As we move towards the digital age, the future of validation is set to undergo a radical transformation. The days of cumbersome paperwork and manual processes are soon to be a thing of the past. Instead, we can expect to see a fully digital validation process that relies on cutting-edge technologies such as digital design documents, digital TOPs, and digital CQV software.
But that’s not all. The future of validation will also incorporate the power of AI, allowing for increased efficiency, accuracy, and speed. And with all parties collectively working in the digital software, including equipment vendors, AE firms, automation firms, owners, and owners’ CQV agent/team, we can expect a truly collaborative and streamlined approach to validation.
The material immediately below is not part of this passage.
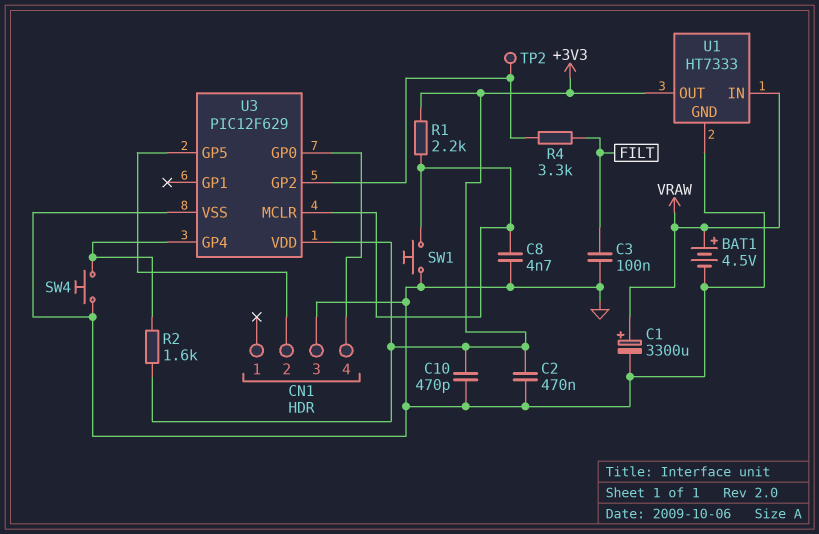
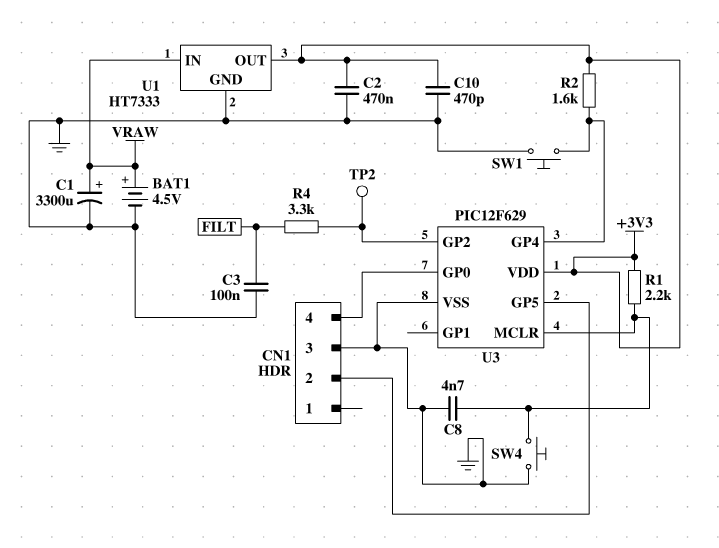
SW1: button (GND, U3/MCLR) -> button (GND, U3/GP4)
SW4: button (GND, U3/GP4) -> button (GND, U3/MCLR)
The benefits of this digital revolution are clear. Not only will it reduce the risk of errors and delays, but it will also save time and money. As we look towards the future of validation, it’s also clear that the digital transformation is well underway, and those who embrace it will undoubtedly reap the rewards.
As a final note, it is often stated that AI will not replace human jobs, but rather, individuals utilizing AI will replace human workers. Similarly, AI will not replace companies; instead, companies that adopt AI will outperform and surpass those that do not. The competitive advantage that AI can provide is too significant to be ignored, and organizations that do not utilize it risk being replaced by those that do.